Thursday, October 05, 2006

the trouble with writing women 

My daughter's great grandmother was named Marion. She had cancer and died shortly after I got engaged, and so, I met most of my husband's extended family for the first time at her funeral.

I met her once, days before her death. I was taken to her bedside in a private suite in Atlanta's most prestigious hospital. She was clearly dying, and the family had all gathered. Wasted by cancer and tiny in the hospital bed and robe, she reminded me of a baby bird. She kept repeating. I never saw the pyramids.

I have been told that she loved to travel. I also knew that she arranged flowers as a hobby. Her china pattern was bright and oriental with a style that each of her three daughters tried to copy, to some extent, in their own decor. My husband never liked her very much.

Gradually, I've been given a few things that were hers: I have the dressmaker's model that she had custom-built so that her gowns and dresses could be hand-tailored. I have a purple velvet gown and a velvet hooded cape the color of port wine. I have her Red Cross nurse's uniform from World War II. It is the color of butter, unstained and untorn.

I have a packet of her papers from her literature classes at an expensive private university. Literature 204: Milton with Miss Hawk and Literature 206: History of the Novel with Miss Tuelle.

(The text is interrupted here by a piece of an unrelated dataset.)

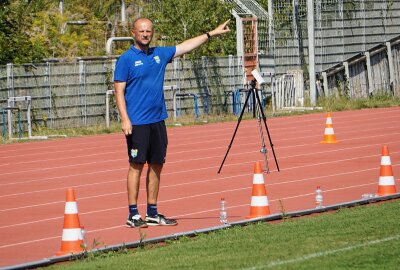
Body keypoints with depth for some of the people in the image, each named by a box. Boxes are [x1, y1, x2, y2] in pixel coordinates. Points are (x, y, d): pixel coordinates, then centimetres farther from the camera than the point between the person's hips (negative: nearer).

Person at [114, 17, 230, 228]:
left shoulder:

First and second semester 1934 to 1935.

There is a paper about light imagery and Satan inParadise Lost, a notebook filled with meticulous summaries of each book of The Aenead, and a thirty-two page paper titled "Jane Austen Through Her Letters".

Her writing is thorough and properly annotated, but dull and uninspired. She misspelled the word "dazzled", and Miss Hawk pointed out the mistake with a penciled note in the margin. In the notes on her Jane Austen paper, Miss Tuelle made the following observation: "I feel that your style is immensely wordy, and that the laxity of the sentence-grip is a real limitation, not only keeping your work in the class of immature writing, but blinding your meaning." She went on to criticize Marion for focusing her paper only on the trivial matters in Austen's correspondence.

I think that if these were my papers, I would have been upset by the remarks and would have thrown them out. Instead, my husband's grandmother labeled manilla envelopes in the same careful manuscript that she used to chronicle the destruction of Troy, placed her classwork inside, and kept the papers for the remainder of her life. I wonder about this. Did she keep them as a sort of a protest? Despite the harsh comments, did she not realize that they were not any good? Did she simply keep everything?

I'm drawn to these papers. Underneath Marion's label, my mother-in-law added "For Amy" in black Sharpie marker. I suppose it seemed like a shame to throw them away, and it seemed that I ought to inherit them since they dealt with books. I read and re-read them looking for some break, some spark of who Marion was - perhaps a doodle or a personal note on the margin of the notes - some insertion of what she about Dido. A question mark. There is nothing.

Marion grew up with money. Lots of money. She was an Episcopalian. She married a lawyer who was a non-practicing Jew, the only member of his family to abandon the faith of his fathers. He was from an appropriate social class despite his inappropriate religion, but she did not marry him for his money, as her family was wealthier.

She had four children, three girls and a boy. She named her oldest daughter after herself.

I attended Marion's funeral in 1991. She was buried, per her request, on the side of a mountain in North Carolina, where she had owned a summer house. She had asked for her burial to be accompanied by a single bagpipe player. She wanted him to play, "When The Saints Go Marching In". It was decided, later, that Dixieland jazz was inappropriate for a burial and instead, the bagpipe player played "Amazing Grace", and he walked down the mountainside in his kilt so that the mournful notes faded slowly away. It was hushing and beautiful. I do not think my own funeral will be as lovely.

I have fit what pieces I have together and I find that I do not like Marion very much. I am glad that, in the end, her blood is not my blood. Still, I am haunted by her papers.